64 ___ Constitution : USS

13 thoughts on “0527-20 NY Times Crossword 27 May 20, Wednesday”

  1. 8:35, no errors. Got hung up for a bit at the end: I had put in “ANNUM” instead of “ANNUS” and saw that “MIMSES” simply wasn’t going to work, but somehow took forever to figure out what I’d done wrong. (Well, maybe not forever, but it seemed like it … duh … 😜.)
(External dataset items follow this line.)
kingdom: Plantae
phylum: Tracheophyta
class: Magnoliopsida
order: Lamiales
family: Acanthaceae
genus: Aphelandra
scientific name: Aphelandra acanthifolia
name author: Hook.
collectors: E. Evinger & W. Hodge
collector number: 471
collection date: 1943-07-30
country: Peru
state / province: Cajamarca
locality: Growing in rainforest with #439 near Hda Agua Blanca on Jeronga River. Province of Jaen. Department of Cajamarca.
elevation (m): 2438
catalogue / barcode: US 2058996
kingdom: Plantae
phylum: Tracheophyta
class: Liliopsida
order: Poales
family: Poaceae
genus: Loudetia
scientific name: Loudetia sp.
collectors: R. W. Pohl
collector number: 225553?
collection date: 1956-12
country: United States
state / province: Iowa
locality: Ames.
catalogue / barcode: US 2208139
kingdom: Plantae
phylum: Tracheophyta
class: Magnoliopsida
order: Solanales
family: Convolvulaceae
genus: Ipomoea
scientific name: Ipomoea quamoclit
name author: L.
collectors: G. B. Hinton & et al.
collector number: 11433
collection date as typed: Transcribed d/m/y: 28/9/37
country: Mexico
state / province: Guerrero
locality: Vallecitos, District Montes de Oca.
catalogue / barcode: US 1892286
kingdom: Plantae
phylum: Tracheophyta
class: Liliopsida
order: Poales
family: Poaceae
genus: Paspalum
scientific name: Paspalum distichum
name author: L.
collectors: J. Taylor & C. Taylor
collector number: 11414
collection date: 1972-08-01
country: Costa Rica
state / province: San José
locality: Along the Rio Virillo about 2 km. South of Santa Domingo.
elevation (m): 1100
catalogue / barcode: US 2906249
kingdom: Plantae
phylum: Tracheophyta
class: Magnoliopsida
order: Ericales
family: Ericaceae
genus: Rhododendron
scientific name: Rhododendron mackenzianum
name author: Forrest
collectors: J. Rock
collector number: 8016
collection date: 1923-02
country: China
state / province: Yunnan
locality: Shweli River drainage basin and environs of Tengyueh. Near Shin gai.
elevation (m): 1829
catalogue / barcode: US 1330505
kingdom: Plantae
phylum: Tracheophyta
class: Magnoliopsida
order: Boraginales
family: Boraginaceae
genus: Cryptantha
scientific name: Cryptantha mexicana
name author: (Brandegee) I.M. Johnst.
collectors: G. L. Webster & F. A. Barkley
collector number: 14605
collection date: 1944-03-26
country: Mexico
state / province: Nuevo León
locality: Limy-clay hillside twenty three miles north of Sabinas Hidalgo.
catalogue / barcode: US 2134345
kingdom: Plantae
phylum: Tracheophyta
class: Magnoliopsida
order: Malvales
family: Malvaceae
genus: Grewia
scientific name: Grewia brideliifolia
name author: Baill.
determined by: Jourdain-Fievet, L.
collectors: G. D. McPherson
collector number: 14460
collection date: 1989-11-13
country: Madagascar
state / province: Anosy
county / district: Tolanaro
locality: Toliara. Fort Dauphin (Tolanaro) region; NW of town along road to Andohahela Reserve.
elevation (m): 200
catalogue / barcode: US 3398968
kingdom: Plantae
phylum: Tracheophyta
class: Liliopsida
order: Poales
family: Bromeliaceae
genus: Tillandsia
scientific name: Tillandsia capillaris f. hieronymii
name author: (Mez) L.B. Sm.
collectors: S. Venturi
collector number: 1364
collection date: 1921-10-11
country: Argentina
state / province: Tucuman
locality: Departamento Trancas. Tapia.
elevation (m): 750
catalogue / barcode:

  2. 15:49. I was a little pokey today as well. I usually make an excuse when that happens so I’ll do the same today. I did this last night outside while a pool party was going on next door. The noise was distracting, but the normalcy of the din made it actually soothing. Interesting times.

    Same issue as Nonny with ANNUm and ANNUS. My biggest issue was north central – not knowing LAALAA, PAWAW or MAMBO.

    I thought it was tough for a Wednesday.

    Best –

  3. 25:52 no errors.I stopped in the middle of this one to answer the phone …this guy wants to buy my house out of the blue…I gave him a rediculous high price…he asked me what condition it was in…I told him good and raised the price another 20K…at this point I think he got the message and said he would get back to me. Telemarketers you gotta love um.
    Stay safe.

  4. Jack, that was me trying to slow you
    down.😊
    I was going to follow through and buy your house at the lower price. The extra 20K put me off.

  5. I’ve always thought the Voord from the Doctor Who story “The Keys of Marinus” with their strange head gear might have been the inspiration for the teletubbies.

  6. No errors. Pretty easy for a Wednesday. I also had ANNUM before switching to ANNUS. A brief research reveals that they are just different cases of the same Latin word. The Latin “per” would have to be added in front of the word “annum” before it would be deemed correct. Otherwise, ANNUS is indeed the word for “Year, in old Rome”.

  7. Bill — My folks owned a small grocery store in the Midwest in the 1940s-50s. Their cash register had a TILL, located across the bottom of the register, which popped open when the a sale was completed. It had sections for denominations of bills and coins. A lot of change came from it.